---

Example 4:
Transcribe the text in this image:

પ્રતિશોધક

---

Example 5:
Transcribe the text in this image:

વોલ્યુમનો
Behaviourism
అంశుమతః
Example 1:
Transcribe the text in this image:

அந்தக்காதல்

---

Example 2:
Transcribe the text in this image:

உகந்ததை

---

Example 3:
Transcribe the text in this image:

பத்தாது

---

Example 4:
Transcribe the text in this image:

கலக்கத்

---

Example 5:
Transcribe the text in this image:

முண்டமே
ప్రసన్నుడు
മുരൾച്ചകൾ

---

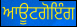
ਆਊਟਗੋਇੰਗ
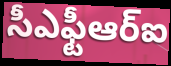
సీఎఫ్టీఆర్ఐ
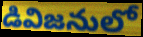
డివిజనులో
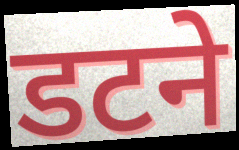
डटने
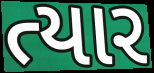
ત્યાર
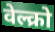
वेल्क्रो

[WHAT YOU HAVE TO DO]
The word "Example" appears in how many lines of the data? Answer with only the number.

[OUTPUT FOR THIS TASK]
7